**DOCUMENT PASSAGE:**
--- START ---

Lucienne in her studio, early 1950s. Photographer: John Gay. Image courtesy of Robin and Lucienne Day Foundation


Born 5th January 1917. Died 30th January 2010.

Lucienne Day, best known as a textile designer, was a virtuoso pattern designer and colourist in a variety of media. Like her husband, she made her career breakthrough at the Festival of Britain when she launched her uncompromisingly modern textile ‘Calyx’.

She went on to design over sixty outstanding furnishing fabrics for the seminal British retailer Heal’s, as well as dress fabrics, wallpapers, tea towels, carpets and china tableware for many other companies in Britain and overseas.

In the mid-1970s, Day changed direction, developing a new medium she called ‘Silk Mosaics’. These one-off wall-hangings, hand stitched by her assistants in tiny squares of richly coloured silk, were exhibited and sold around the world. Her design style is characterised by a balance of delicacy and strength, and her personal determination and organizational ability underpinned her design career.

Though Robin and Lucienne Day mostly worked separately, they were engaged as joint Design Consultants by John Lewis. During their 25 years’ relationship with the company they initiated a transformation of every aspect of the house style. Lucienne’s largest silk mosaic ‘Aspects of the Sun’ was designed for the John Lewis coffee shop.

--- END ---

**SOURCE INFORMATION:**
--- START ---

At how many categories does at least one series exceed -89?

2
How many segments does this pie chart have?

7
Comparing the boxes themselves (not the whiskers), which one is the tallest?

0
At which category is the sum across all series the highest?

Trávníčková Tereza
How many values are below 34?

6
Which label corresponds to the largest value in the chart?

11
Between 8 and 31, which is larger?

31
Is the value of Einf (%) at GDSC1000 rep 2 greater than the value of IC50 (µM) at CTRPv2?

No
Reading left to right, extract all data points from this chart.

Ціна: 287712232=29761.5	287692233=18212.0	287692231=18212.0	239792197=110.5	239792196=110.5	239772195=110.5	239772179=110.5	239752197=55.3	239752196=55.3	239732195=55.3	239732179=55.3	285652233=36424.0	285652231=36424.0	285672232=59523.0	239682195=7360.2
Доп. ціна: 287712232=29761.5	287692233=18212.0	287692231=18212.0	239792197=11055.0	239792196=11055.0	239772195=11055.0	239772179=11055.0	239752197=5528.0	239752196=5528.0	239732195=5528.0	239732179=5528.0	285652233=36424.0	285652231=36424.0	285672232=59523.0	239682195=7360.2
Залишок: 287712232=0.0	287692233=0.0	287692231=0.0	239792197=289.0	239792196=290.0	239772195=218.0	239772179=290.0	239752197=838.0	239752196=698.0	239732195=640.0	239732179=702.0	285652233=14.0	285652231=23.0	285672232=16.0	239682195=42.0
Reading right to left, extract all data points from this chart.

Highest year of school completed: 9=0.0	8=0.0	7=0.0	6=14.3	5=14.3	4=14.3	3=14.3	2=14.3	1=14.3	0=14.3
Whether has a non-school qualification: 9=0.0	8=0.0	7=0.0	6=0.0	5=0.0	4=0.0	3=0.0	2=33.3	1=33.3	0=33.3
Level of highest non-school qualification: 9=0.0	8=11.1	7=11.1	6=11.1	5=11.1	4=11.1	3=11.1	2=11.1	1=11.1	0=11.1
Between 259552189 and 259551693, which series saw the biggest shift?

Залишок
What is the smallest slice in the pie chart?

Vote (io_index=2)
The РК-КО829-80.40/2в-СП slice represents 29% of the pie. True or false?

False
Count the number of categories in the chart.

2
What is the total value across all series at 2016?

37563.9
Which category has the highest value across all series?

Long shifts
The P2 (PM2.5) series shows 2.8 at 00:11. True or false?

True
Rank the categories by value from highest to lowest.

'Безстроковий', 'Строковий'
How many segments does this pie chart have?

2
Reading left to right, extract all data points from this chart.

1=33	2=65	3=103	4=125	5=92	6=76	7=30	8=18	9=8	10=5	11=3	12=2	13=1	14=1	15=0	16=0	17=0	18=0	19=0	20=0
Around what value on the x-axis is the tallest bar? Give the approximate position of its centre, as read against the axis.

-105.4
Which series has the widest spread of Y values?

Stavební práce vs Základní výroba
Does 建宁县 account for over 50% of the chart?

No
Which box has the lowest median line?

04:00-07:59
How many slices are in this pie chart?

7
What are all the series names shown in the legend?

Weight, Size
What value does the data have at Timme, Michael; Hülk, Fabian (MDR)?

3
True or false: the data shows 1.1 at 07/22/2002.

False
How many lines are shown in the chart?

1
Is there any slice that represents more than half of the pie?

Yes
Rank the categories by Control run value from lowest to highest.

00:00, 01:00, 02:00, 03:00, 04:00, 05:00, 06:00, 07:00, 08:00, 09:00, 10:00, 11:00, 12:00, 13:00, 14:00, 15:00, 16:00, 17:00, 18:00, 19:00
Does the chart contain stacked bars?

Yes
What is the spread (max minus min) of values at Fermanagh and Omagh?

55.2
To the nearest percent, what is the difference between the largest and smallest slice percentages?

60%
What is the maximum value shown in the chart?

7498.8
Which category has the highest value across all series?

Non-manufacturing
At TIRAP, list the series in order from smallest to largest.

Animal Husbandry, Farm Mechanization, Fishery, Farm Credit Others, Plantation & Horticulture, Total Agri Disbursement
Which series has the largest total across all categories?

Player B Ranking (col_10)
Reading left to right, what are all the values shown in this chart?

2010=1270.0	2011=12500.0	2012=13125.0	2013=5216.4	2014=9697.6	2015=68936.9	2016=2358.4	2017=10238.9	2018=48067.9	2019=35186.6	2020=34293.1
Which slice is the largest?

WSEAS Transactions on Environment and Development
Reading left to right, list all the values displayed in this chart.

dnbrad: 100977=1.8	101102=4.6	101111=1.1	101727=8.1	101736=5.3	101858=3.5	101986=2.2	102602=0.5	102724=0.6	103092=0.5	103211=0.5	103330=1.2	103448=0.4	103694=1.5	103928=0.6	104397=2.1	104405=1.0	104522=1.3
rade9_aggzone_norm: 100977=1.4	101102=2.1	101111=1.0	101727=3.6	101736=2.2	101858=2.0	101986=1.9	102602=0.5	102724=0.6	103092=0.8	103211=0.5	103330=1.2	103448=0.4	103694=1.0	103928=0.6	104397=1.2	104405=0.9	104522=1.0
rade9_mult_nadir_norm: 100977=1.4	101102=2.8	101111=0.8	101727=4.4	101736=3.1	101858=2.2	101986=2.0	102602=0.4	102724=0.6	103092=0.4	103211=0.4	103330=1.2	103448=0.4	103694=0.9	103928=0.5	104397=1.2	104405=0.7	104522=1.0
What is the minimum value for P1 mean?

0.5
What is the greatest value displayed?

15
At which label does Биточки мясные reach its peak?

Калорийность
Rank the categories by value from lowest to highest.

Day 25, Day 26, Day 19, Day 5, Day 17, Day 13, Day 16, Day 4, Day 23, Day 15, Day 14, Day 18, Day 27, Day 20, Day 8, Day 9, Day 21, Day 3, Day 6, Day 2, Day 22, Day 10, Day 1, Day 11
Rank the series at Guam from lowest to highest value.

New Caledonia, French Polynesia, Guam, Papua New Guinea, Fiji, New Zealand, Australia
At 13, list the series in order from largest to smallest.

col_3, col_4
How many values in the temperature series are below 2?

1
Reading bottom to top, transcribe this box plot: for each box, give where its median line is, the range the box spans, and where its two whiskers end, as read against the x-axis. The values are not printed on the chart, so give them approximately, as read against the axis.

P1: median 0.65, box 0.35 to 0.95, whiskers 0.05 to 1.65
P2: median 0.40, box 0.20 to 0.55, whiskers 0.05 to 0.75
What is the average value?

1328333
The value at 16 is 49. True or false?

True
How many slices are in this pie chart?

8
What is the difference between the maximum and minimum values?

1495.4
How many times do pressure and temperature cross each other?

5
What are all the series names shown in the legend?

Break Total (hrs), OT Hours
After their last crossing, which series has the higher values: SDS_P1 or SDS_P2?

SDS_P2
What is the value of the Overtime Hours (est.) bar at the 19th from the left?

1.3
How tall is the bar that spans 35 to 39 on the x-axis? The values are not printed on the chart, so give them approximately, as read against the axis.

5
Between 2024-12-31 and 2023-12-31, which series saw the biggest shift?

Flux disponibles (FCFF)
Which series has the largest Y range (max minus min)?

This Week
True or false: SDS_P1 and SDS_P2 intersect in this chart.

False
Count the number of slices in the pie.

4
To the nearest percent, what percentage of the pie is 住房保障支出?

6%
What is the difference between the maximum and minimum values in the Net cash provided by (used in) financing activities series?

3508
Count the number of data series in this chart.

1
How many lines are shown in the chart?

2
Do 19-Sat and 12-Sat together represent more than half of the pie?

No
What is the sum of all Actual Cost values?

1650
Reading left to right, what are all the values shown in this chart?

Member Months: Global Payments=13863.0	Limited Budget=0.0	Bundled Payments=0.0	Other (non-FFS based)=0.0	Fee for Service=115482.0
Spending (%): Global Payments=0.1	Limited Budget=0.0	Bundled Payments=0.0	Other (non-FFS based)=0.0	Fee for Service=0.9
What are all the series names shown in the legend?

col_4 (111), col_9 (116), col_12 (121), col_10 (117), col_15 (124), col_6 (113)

--- END ---

**DIRECTIONS:**
Answer these from the passage on Lucienne Day:
(a) Which textile did she launch at the Festival of Britain?
(b) What name did she give the medium she developed in the mid-1970s?
(c) Where was her largest silk mosaic, "Aspects of the Sun," meant to go?

**SOLUTION TO THE PROBLEM:**
(a) 'Calyx'
(b) 'Silk Mosaics'
(c) The John Lewis coffee shop